(Task goal)
Please list every line below that contains the word "also".
*** Input material Section Begins ***
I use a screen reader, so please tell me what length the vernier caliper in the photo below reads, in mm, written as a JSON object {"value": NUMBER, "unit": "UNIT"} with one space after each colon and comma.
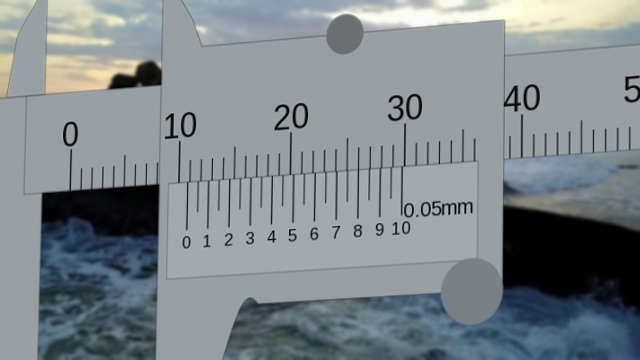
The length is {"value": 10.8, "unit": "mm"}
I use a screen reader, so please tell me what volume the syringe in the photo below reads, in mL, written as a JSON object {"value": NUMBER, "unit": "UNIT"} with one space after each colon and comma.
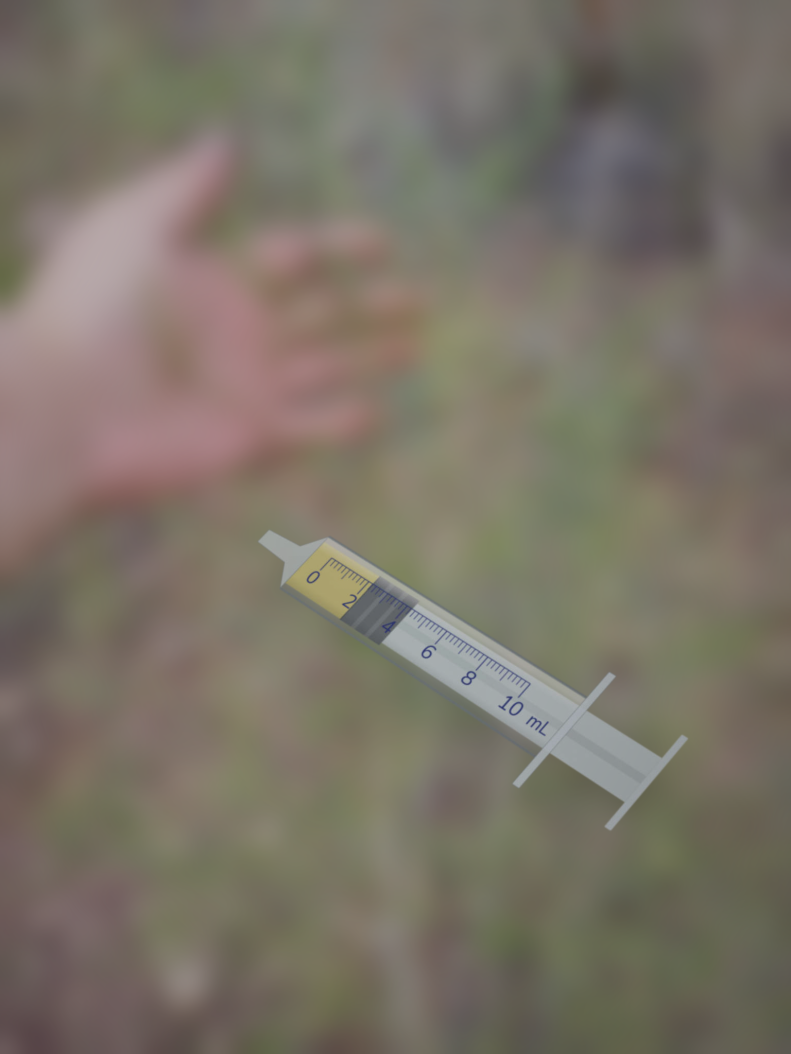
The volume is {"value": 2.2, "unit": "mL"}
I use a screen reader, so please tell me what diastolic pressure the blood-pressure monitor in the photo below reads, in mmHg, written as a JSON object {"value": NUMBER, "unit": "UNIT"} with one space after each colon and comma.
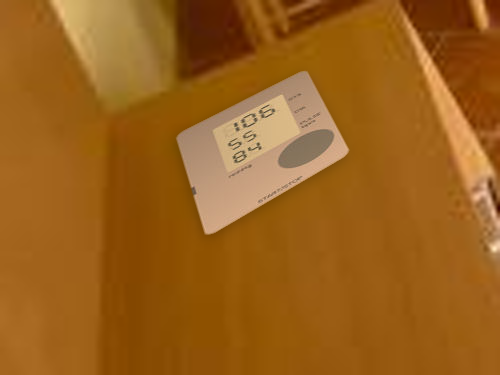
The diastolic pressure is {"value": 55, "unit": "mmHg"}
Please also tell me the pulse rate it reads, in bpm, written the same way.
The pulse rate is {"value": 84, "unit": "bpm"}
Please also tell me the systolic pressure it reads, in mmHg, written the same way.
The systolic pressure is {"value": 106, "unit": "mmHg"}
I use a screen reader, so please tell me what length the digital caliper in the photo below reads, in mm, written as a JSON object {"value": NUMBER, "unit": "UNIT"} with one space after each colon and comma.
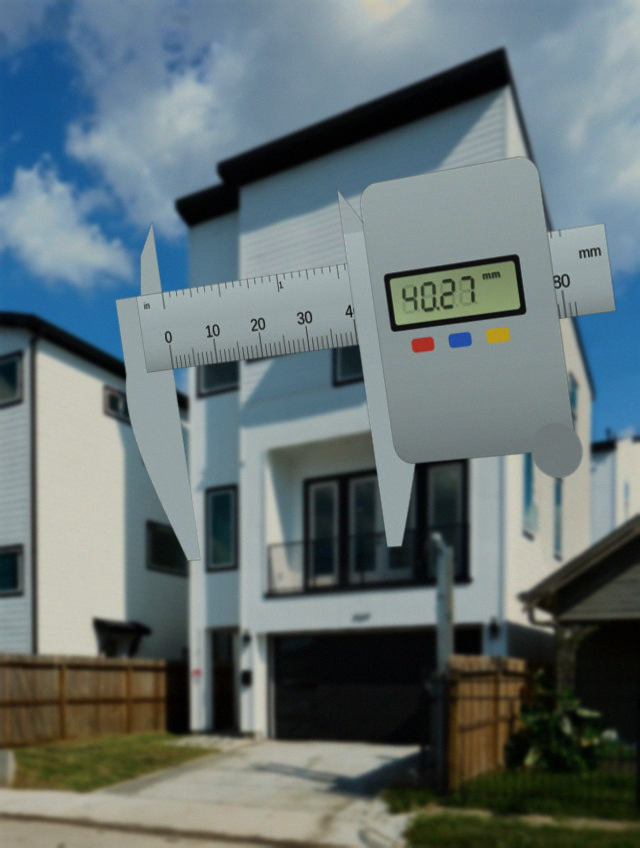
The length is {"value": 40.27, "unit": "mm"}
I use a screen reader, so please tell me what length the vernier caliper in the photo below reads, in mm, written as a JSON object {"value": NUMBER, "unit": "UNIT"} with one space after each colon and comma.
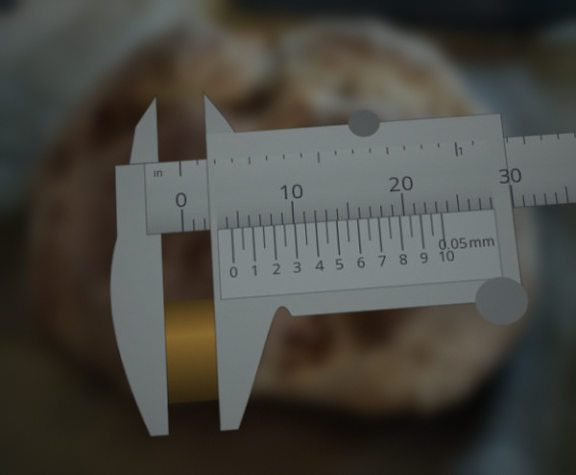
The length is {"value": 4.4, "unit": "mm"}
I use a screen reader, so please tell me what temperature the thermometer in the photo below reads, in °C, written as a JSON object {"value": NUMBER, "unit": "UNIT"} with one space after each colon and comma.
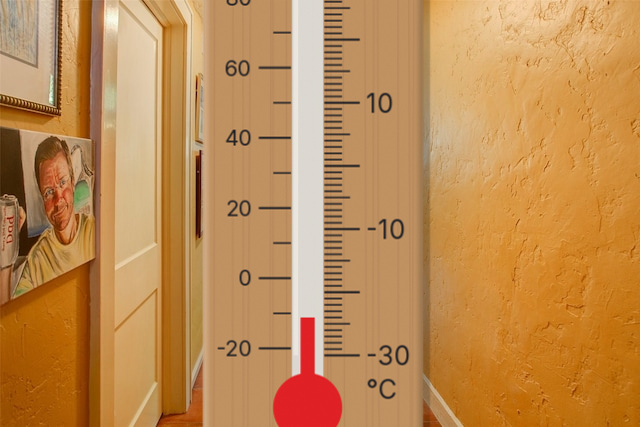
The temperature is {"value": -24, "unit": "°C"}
*** Input material Section Ends ***
*** Input material Section Begins ***
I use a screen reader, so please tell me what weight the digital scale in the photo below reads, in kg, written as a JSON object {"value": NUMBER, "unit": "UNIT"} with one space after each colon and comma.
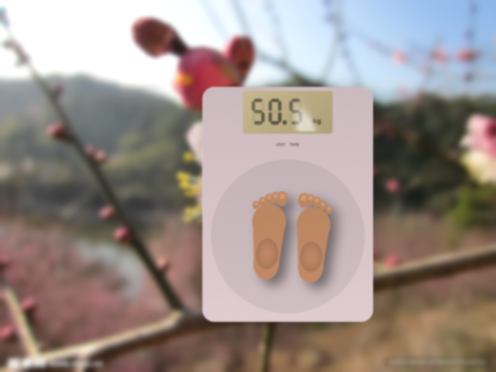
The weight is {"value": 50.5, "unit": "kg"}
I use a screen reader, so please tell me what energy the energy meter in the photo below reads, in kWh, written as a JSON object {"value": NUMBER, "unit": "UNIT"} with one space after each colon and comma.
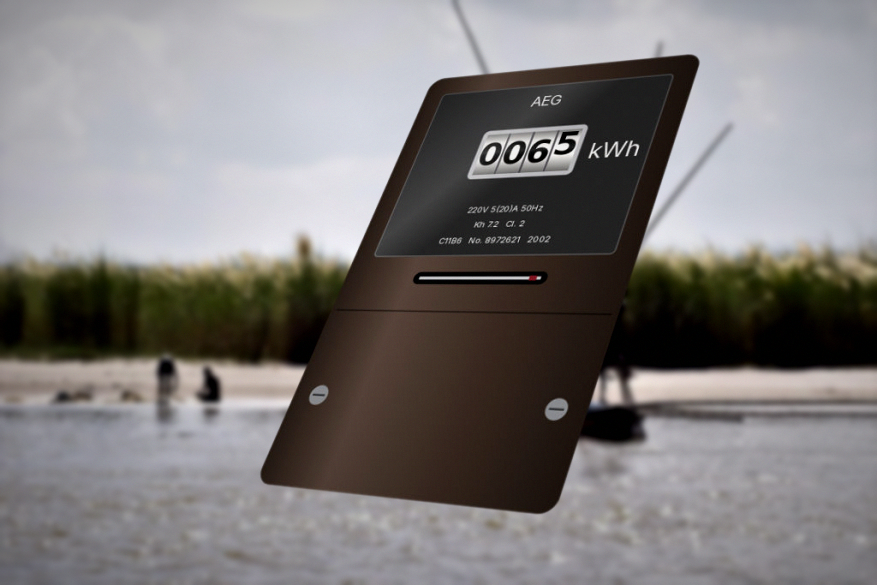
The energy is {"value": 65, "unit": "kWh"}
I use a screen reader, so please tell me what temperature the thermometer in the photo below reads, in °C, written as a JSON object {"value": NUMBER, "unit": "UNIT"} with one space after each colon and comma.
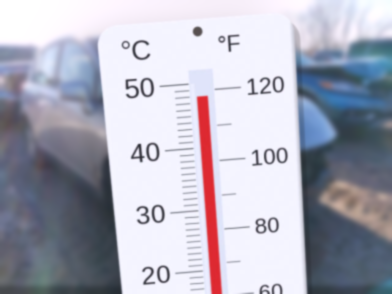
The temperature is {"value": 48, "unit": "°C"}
*** Input material Section Ends ***
*** Input material Section Begins ***
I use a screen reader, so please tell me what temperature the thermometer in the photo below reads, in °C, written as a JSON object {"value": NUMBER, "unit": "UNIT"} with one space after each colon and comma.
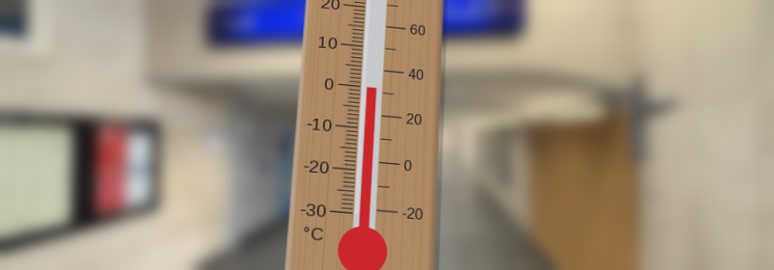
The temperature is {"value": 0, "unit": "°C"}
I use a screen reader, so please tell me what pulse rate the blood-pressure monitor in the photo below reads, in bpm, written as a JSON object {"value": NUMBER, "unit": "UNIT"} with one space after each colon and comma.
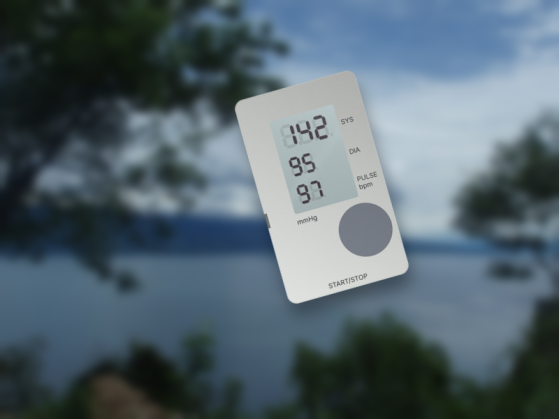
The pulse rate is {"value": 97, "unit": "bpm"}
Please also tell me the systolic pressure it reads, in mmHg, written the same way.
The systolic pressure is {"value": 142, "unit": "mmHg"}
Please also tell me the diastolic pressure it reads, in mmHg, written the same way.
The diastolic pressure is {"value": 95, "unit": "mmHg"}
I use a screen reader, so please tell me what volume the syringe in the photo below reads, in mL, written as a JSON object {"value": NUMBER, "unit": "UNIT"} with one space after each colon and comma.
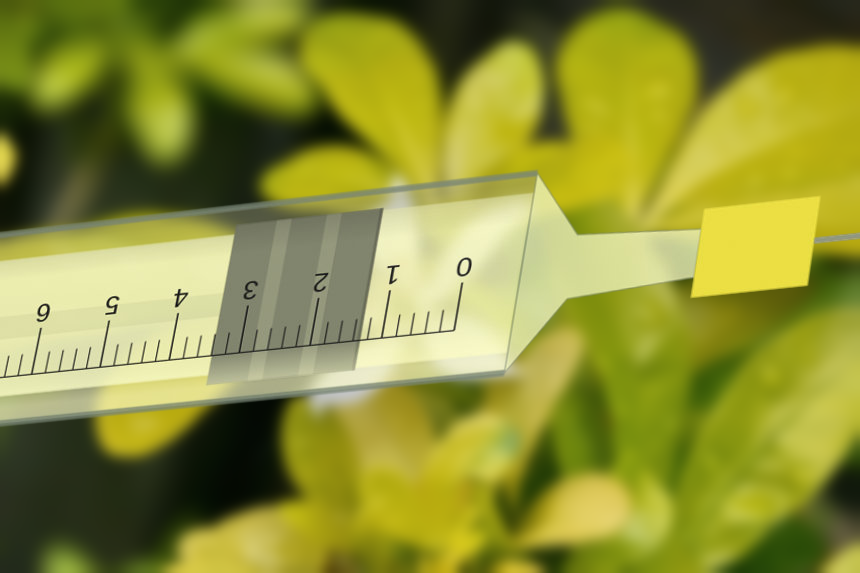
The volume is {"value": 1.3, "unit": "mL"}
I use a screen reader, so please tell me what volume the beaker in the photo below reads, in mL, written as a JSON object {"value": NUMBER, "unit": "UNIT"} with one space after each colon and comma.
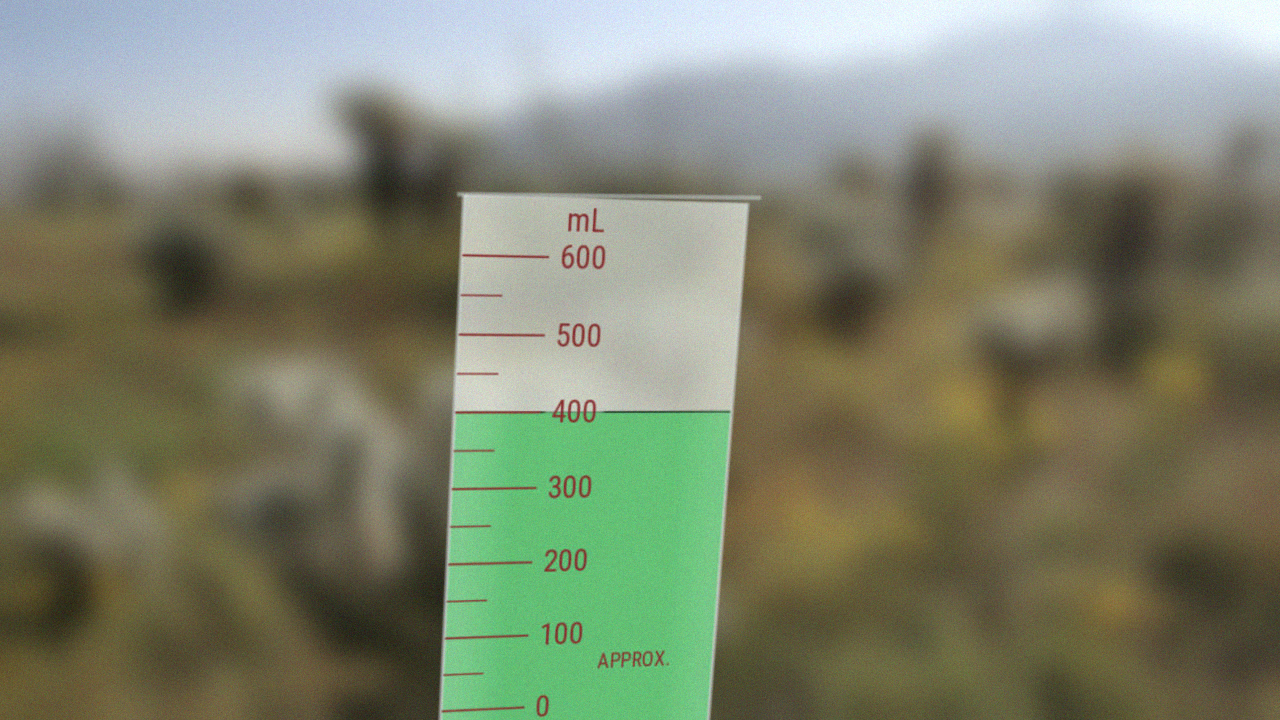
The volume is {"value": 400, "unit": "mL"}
*** Input material Section Ends ***
(Answer to this exercise)
Please also tell me the pulse rate it reads, in bpm, written the same way.
Please also tell me the systolic pressure it reads, in mmHg, written the same way.
Please also tell me the systolic pressure it reads, in mmHg, written the same way.
Please also tell me the diastolic pressure it reads, in mmHg, written the same way.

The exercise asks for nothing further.